You will recall that the Security of Canada Information Sharing Act applies to national security concerns defined so broadly that the definition has never before been seen in Canadian law. It constitutes a bar so low that there is hardly anything that cannot be argued to be within its purview. It spans far beyond public safety into ordinary public life, encompassing everything from the administration of justice to the country's economic or financial well-being.
There's no need, under the legislation, for individualized suspicion as the basis for individual information sharing, and indeed no impediment to entire databases of personal information being disclosed on the grounds that they may be relevant to an institution's mandate to detect, identify, analyze, prevent, investigate, or disrupt an activity that undermines the security of Canada—again, as defined so broadly in the act as to encompass huge swaths of ordinary public life. It is difficult to imagine a database held by a federal agency that couldn't be argued for on such grounds. Perhaps it was thought that a possible mechanism to prevent the obvious threat of inappropriate data disclosure might be, by virtue of the CSIS Act, that CSIS would be unable to collect, retain, or use such vast categories of Canadians' private information because they would not fall under the legal standard that CSIS is to apply to its data holdings. However, we have just been told, in no uncertain terms, that those legal standards are being ignored. It is anyone's guess for how long that situation has existed. As I say, this is SIRC's first-ever review of these data holdings.
Further, we need to keep alive to the fact that there was never a compelling case for the legislation in the first place. In their recent response to the government's green paper, Professors Roach and Forcese cite a CSIS briefing note of 2014 that sets out some concerns about the lack of clarity with respect to information sharing for national security purposes. The briefing note did not call for the wholesale revisioning of information sharing to address this concern about clarity but rather suggested, “With appropriate direction and framework in place, significant improvements are possible to encourage information sharing for national security purposes, on the basis [of] existing legislative authorities.”
Instead of the careful and measured approach called for, legislation of monumental overbreadth was enacted, which compounded the lack of clarity and paved the way for a massive increase in already illegal data holdings by security intelligence.
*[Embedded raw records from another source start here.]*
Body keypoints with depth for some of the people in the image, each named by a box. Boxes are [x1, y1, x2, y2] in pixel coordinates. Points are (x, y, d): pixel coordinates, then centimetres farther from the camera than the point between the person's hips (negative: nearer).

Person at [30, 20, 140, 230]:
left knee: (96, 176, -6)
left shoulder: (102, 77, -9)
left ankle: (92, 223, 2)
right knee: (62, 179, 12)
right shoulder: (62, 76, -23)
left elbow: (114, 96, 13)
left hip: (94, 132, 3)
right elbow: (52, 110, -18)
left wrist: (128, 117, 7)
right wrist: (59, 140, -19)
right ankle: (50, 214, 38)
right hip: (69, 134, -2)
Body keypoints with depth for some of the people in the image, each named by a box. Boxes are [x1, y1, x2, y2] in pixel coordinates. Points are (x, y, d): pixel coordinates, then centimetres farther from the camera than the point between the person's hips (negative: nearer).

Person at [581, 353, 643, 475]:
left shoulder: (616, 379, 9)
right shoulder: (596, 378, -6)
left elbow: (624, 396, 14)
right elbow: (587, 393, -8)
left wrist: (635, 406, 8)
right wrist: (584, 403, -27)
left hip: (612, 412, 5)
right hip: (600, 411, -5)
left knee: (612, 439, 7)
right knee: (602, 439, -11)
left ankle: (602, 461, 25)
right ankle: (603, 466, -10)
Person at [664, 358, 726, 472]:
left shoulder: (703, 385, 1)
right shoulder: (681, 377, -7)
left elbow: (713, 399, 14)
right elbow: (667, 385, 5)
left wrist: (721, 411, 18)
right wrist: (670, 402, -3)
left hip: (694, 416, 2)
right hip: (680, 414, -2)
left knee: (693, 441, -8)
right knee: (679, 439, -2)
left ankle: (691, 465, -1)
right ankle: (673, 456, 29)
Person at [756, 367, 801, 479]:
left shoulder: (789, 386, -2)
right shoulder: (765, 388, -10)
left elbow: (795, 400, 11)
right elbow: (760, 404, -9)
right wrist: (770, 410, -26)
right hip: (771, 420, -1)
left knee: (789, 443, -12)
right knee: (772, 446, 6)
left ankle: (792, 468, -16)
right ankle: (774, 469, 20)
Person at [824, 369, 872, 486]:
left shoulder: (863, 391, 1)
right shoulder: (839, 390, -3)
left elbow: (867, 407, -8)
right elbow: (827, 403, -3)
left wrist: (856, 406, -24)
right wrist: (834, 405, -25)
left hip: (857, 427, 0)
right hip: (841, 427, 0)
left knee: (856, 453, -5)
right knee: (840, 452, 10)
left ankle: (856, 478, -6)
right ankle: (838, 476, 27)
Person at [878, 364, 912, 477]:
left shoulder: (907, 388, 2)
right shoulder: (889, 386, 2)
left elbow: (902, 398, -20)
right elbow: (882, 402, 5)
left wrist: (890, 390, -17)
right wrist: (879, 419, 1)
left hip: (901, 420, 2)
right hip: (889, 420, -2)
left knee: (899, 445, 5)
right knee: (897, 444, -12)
Ordinary citizens thus have every justification for concern that their personal information can be disclosed under the vast sweep of the act, which the Privacy Commissioner of Canada confirms is unprecedented. Meanwhile, the security benefits of this approach are, at best, entirely speculative and infinitely more likely to actually undermine rather than enhance effectiveness. The act is so far from hitting the mark of what is needful for national security that, as Roach and Forcese note, “The Act allows the government to share just about everything while it rejects the Air India commission’s recommendation that CSIS must share intelligence about terrorist offences, if not to the police than to someone who is in charge and who can take responsibility for the proper use of the information.”
It was ill advised when it was introduced, and it is even more so now that we have some insight into the shocking state of the current data holdings. The act should be repealed and replaced with the careful, measured approach that was called for in the first place to ensure that needed information sharing for national security purposes can occur within appropriate and meaningful protections for lawful Canadians' personal information. Thank you very much.